#### To do
Could you repeat all of the entries word for word, minus any pictures?

Transcribed page contents:
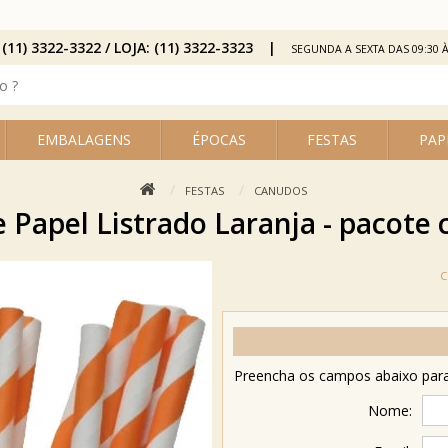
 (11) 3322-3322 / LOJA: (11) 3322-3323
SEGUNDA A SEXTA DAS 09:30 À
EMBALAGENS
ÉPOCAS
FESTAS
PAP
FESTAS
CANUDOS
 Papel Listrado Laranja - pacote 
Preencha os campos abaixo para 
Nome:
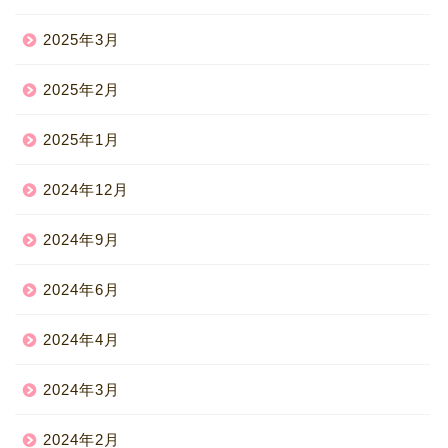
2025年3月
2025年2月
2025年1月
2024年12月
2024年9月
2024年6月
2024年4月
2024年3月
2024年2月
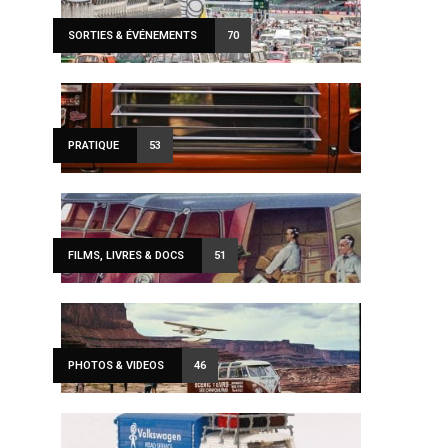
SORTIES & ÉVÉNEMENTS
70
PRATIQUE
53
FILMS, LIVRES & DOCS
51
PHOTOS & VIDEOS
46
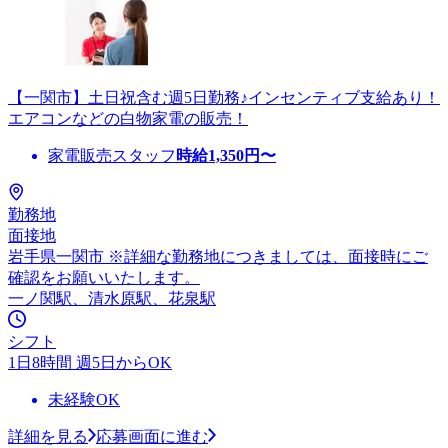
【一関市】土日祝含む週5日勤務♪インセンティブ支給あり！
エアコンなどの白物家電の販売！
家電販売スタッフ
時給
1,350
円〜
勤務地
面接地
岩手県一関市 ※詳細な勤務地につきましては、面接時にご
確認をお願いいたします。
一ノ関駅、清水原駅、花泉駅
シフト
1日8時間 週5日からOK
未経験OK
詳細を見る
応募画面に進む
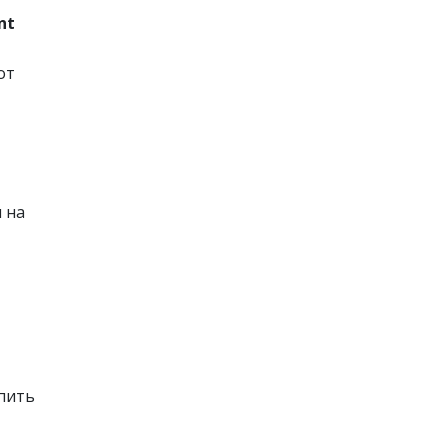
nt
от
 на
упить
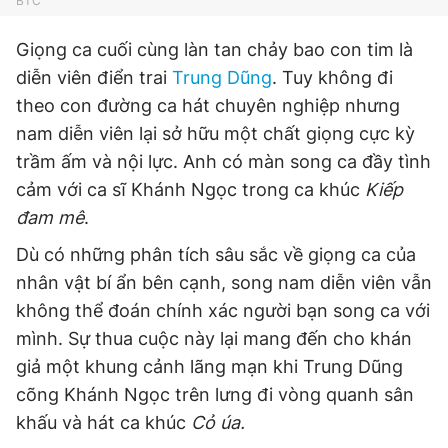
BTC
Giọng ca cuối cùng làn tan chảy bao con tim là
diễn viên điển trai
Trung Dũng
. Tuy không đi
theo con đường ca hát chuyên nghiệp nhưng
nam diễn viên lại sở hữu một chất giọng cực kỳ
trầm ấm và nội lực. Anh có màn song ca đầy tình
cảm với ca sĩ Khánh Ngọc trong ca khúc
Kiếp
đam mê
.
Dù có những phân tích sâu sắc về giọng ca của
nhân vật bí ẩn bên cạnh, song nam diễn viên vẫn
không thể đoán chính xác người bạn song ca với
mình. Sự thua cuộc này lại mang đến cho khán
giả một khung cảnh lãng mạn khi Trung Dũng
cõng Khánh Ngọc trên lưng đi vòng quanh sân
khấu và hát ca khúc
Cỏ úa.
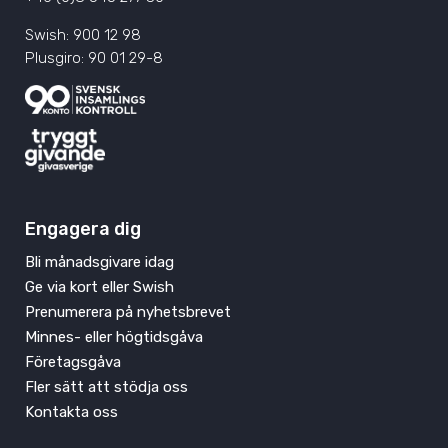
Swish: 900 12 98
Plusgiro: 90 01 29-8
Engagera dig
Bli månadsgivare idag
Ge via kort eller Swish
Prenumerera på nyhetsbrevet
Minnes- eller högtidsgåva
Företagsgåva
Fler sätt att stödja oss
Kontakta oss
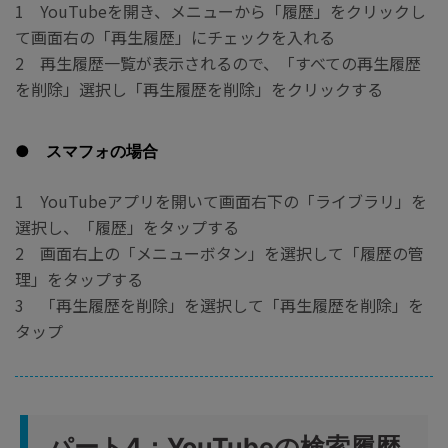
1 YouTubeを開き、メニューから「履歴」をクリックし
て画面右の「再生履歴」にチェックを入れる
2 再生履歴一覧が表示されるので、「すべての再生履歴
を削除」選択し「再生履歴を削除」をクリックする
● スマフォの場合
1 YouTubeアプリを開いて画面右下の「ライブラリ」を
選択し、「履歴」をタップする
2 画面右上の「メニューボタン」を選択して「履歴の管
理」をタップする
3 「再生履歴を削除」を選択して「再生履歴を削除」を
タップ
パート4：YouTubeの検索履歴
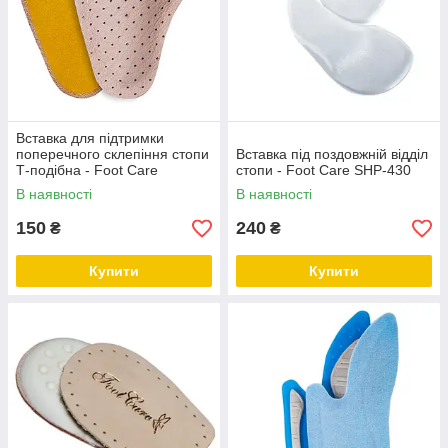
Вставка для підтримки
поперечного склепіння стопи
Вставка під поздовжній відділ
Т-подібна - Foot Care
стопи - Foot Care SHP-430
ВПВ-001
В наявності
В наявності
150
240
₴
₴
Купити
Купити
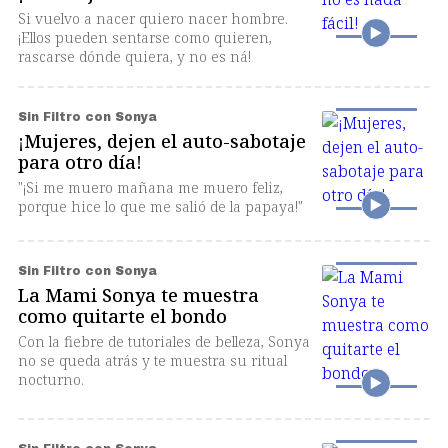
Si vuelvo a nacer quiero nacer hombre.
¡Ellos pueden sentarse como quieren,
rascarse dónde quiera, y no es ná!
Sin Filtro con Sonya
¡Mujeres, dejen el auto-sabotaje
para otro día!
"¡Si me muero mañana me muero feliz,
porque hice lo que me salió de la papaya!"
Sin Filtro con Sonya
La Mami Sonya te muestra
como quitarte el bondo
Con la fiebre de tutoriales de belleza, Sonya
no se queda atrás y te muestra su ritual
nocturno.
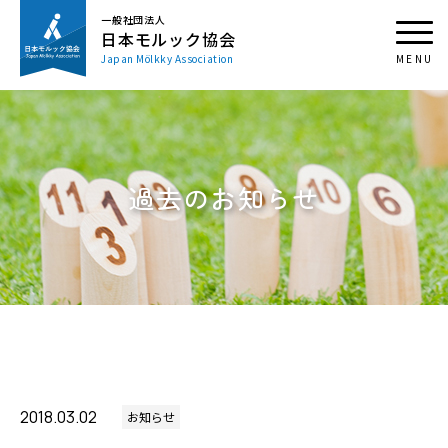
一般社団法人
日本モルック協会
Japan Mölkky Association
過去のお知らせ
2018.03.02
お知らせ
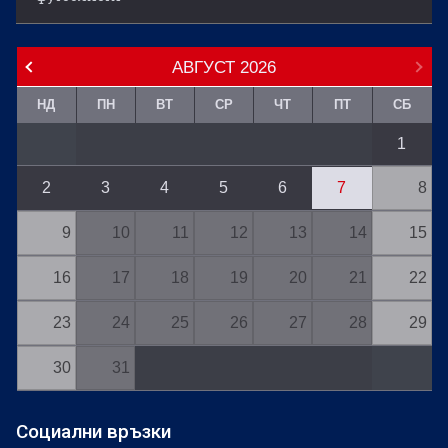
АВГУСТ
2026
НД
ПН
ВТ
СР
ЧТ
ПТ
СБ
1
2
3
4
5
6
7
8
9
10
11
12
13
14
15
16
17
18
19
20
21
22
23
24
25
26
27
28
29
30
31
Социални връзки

#### Response
 (11) 3322-3322 / LOJA: (11) 3322-3323
SEGUNDA A SEXTA DAS 09:30 À
EMBALAGENS
ÉPOCAS
FESTAS
PAP
FESTAS
CANUDOS
 Papel Listrado Laranja - pacote 
Preencha os campos abaixo para 
Nome:
2025年3月
2025年2月
2025年1月
2024年12月
2024年9月
2024年6月
2024年4月
2024年3月
2024年2月
SORTIES & ÉVÉNEMENTS
70
PRATIQUE
53
FILMS, LIVRES & DOCS
51
PHOTOS & VIDEOS
46
【一関市】土日祝含む週5日勤務♪インセンティブ支給あり！
エアコンなどの白物家電の販売！
家電販売スタッフ
時給
1,350
円〜
勤務地
面接地
岩手県一関市 ※詳細な勤務地につきましては、面接時にご
確認をお願いいたします。
一ノ関駅、清水原駅、花泉駅
シフト
1日8時間 週5日からOK
未経験OK
詳細を見る
応募画面に進む
nt
от
 на
упить
BTC
Giọng ca cuối cùng làn tan chảy bao con tim là
diễn viên điển trai
Trung Dũng
. Tuy không đi
theo con đường ca hát chuyên nghiệp nhưng
nam diễn viên lại sở hữu một chất giọng cực kỳ
trầm ấm và nội lực. Anh có màn song ca đầy tình
cảm với ca sĩ Khánh Ngọc trong ca khúc
Kiếp
đam mê
.
Dù có những phân tích sâu sắc về giọng ca của
nhân vật bí ẩn bên cạnh, song nam diễn viên vẫn
không thể đoán chính xác người bạn song ca với
mình. Sự thua cuộc này lại mang đến cho khán
giả một khung cảnh lãng mạn khi Trung Dũng
cõng Khánh Ngọc trên lưng đi vòng quanh sân
khấu và hát ca khúc
Cỏ úa.
Swish: 900 12 98
Plusgiro: 90 01 29-8
Engagera dig
Bli månadsgivare idag
Ge via kort eller Swish
Prenumerera på nyhetsbrevet
Minnes- eller högtidsgåva
Företagsgåva
Fler sätt att stödja oss
Kontakta oss
1 YouTubeを開き、メニューから「履歴」をクリックし
て画面右の「再生履歴」にチェックを入れる
2 再生履歴一覧が表示されるので、「すべての再生履歴
を削除」選択し「再生履歴を削除」をクリックする
● スマフォの場合
1 YouTubeアプリを開いて画面右下の「ライブラリ」を
選択し、「履歴」をタップする
2 画面右上の「メニューボタン」を選択して「履歴の管
理」をタップする
3 「再生履歴を削除」を選択して「再生履歴を削除」を
タップ
パート4：YouTubeの検索履歴
Вставка для підтримки
поперечного склепіння стопи
Вставка під поздовжній відділ
Т-подібна - Foot Care
стопи - Foot Care SHP-430
ВПВ-001
В наявності
В наявності
150
240
₴
₴
Купити
Купити
Si vuelvo a nacer quiero nacer hombre.
¡Ellos pueden sentarse como quieren,
rascarse dónde quiera, y no es ná!
Sin Filtro con Sonya
¡Mujeres, dejen el auto-sabotaje
para otro día!
"¡Si me muero mañana me muero feliz,
porque hice lo que me salió de la papaya!"
Sin Filtro con Sonya
La Mami Sonya te muestra
como quitarte el bondo
Con la fiebre de tutoriales de belleza, Sonya
no se queda atrás y te muestra su ritual
nocturno.
一般社団法人
日本モルック協会
Japan Mölkky Association
過去のお知らせ
2018.03.02
お知らせ
АВГУСТ
2026
НД
ПН
ВТ
СР
ЧТ
ПТ
СБ
1
2
3
4
5
6
7
8
9
10
11
12
13
14
15
16
17
18
19
20
21
22
23
24
25
26
27
28
29
30
31
Социални връзки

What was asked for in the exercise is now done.